For months before his death I had procrastinated over a letter to Wodehouse. It was a collegian's fan letter, made special by being written on the letterhead (complete with curly-tailed pig) of the Wodehouse Society of St. Stephen's College, Delhi University. Ours was then the only Wodehouse society in the world, and I was its president, a distinction I prized over all others in an active and eclectic extracurricular life. The Wodehouse Society ran mimicry and comic speech contests and organized the annual Lord Ickenham Memorial Practical Joke Week, the bane of all at college who took themselves too seriously. The society's underground rag,
Spice,
edited by a wildly original classmate who was to go on to become a counselor to the prime minister of India,
was by far the most popular newspaper on campus; even its misprints were deliberate, and deliberately funny.

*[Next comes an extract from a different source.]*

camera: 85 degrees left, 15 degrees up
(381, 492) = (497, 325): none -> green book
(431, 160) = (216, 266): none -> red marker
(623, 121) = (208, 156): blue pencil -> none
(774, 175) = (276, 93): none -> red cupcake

I had wanted to tell the master all this, and to gladden his famously indulgent heart with the tribute being paid to him at this incongruous outpost of Wodehouseana thousands of miles away from any place he had ever written about. But I had never been satisfied by the prose of any of my drafts of the letter. Writing to the man Evelyn Waugh had called “the greatest living writer of the English language, the head of my profession” was like offering a soufflé to Bocuse. It had to be just right. Of course, it never was, and now I would never be able to reach out and establish this small connection to the writer who had given me more joy than anything else in my life.

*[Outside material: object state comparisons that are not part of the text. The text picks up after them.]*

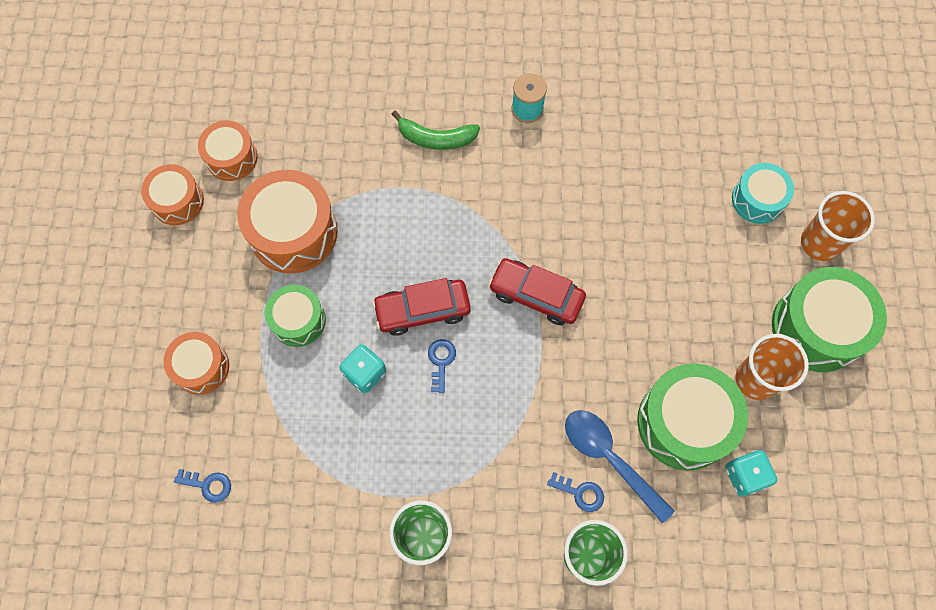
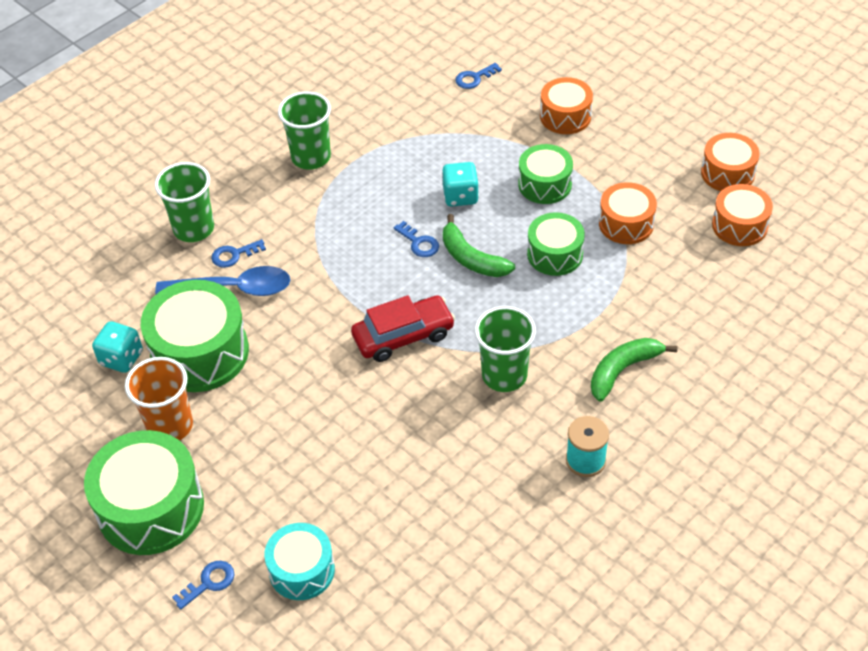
camera: 135 degrees right, 20 degrees down
(293, 232) = (626, 224): orange drum -> orange drum, size x0.60
(367, 257) = (555, 254): none -> green drum
(422, 310) = (472, 258): red car -> green banana
(507, 204) = (504, 375): none -> green cup
(820, 243) = (209, 582): orange cup -> blue key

The loss was personal, but it was also widely shared: P. G. Wodehouse was by far the most popular English-language writer in India, his readership exceeding that of Agatha Christie or Harold Robbins. His erudite butlers, absent-minded earls, and silly-ass aristocrats, out to pinch policemen's helmets on Boat Race Night or perform convoluted acts of petty larceny at the behest of tyrannical aunts, are familiar to, and beloved by, most educated Indians. I cannot think of an Indian family I know that does not have at least one Wodehouse book on its shelves, and most have several. In a country where most people's earning capacity has not kept up with international publishing inflation and book-borrowing is part of the culture, libraries stock multiple copies of each Wodehouse title. At the British Council libraries in the major Indian cities, demand for Wodehouse reputedly outstrips that for any other author, so that each
month's list of “new arrivals” includes reissues of old Wode-house favorites. Wodehouse's death was page-one news in every English-language newspaper in India; the articles and letters that were published in the following days about his life and work would have filled volumes.